Is it meaningful to say a function is of class $C^n$ at a point? I am asking because I've seen in the books they say a function is of class $C^n$ on a set (not at a point).
 A: It is "meaningful" in the sense that it makes sense. It simply means a function that is $n$ times continuously differentiable at that point. But is it useful?
Obviously it makes sense to talk about continuity at a single point. Consider something like$$f(x) = \begin{cases}x, x\ \mathrm{is\ irrational}\\ -x, x\ \mathrm{is\ rational}\end{cases}$$Clearly $f$ is continuous at $0$ but nowhere else.
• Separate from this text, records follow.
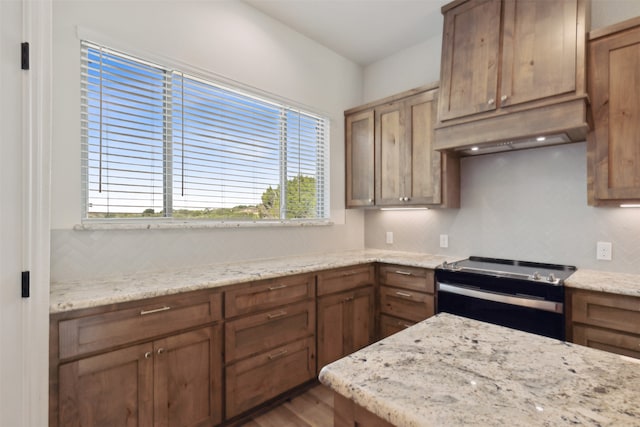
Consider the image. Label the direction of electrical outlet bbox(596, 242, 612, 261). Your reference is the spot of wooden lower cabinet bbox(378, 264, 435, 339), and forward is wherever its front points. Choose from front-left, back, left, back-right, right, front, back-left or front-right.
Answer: back-left

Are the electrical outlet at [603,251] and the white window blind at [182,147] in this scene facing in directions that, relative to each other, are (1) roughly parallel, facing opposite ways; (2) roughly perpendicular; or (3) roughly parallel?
roughly perpendicular

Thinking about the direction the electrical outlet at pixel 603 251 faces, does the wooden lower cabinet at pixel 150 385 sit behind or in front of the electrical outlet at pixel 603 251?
in front

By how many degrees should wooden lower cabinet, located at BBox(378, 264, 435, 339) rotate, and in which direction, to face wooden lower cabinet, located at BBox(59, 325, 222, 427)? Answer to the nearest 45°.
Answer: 0° — it already faces it

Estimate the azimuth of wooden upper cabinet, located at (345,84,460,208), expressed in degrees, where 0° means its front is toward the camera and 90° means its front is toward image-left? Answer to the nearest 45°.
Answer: approximately 45°

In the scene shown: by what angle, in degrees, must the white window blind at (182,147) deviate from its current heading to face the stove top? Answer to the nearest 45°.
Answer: approximately 45° to its left

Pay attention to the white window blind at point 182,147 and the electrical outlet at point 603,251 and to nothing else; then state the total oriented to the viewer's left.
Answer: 0

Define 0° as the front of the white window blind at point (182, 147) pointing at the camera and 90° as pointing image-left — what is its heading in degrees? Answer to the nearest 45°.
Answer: approximately 315°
Similarly, one can construct a function which is differentiable at exactly one point $x$ but nowhere else. Such a function must also be continuous at $x$, i.e. $f(x+h)$ as $h\rightarrow 0$ must be equal to $f(x)$.
How about a function $f$ which is twice differentiable at exactly one point $x$? Suppose $f'$ is defined only at $x$. Then it is meaningless to speak of limits of $f'(x+h)$, and the second derivative cannot be defined. Therefore, by contradiction, there must be some neighbourhood around $x$ for which the first derivative is defined.
This intuitively establishes that if a function is $n$ times differentiable at a point, it is $n-1$ times differentiable in some neighbourhood around it.
How about continuity of this last derivative? Because it's only defined at a single point, it ends up being "technically continuous".
This gives us a useful result: If a function is $C^n$ at a point for some $n>1$, it must be $C^{n-1}$ on some neighbourhood of that point. This suggests the concept of "$C^n$ at a point" isn't useful, because $C^{n-1}$ on a neighbourhood is a more useful fact to work with (usually).